The word to find is "investigadores". Copy each line of the material that contains it.
---
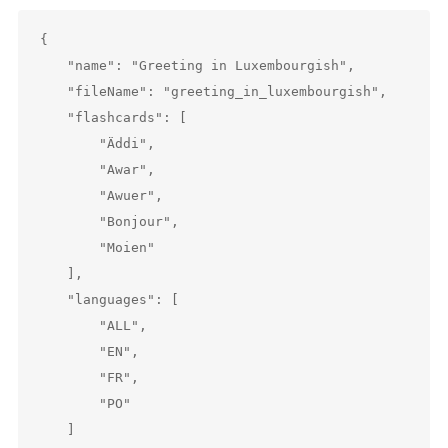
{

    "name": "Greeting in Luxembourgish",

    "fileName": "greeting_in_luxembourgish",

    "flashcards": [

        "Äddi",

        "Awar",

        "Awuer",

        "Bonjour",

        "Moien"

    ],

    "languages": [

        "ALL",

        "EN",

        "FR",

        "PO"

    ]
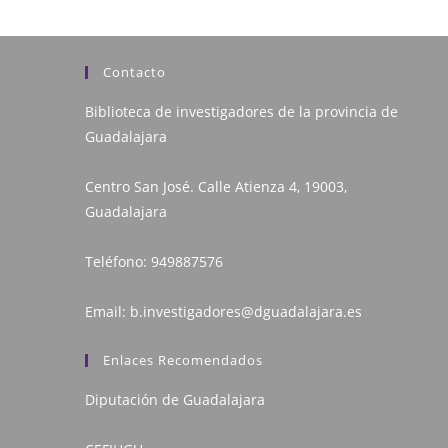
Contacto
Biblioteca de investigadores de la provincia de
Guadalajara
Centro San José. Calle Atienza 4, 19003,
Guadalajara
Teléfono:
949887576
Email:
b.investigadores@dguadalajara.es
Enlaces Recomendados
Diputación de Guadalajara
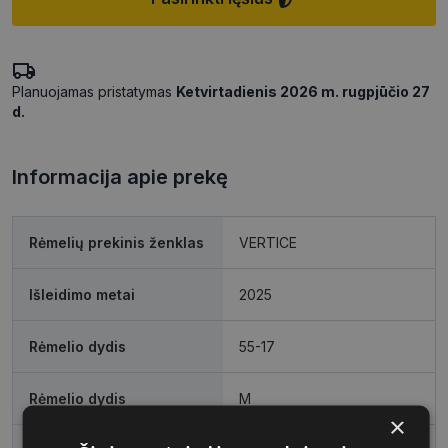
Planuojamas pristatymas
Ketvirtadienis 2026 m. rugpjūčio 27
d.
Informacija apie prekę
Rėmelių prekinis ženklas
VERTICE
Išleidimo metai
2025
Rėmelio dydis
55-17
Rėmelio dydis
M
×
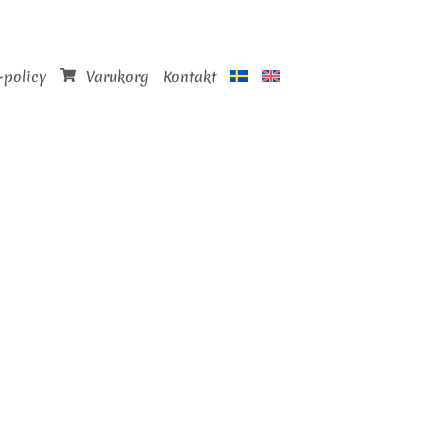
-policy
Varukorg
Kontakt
---
▶ **Solution to the exercise**
Biblioteca de investigadores de la provincia de
b.investigadores@dguadalajara.es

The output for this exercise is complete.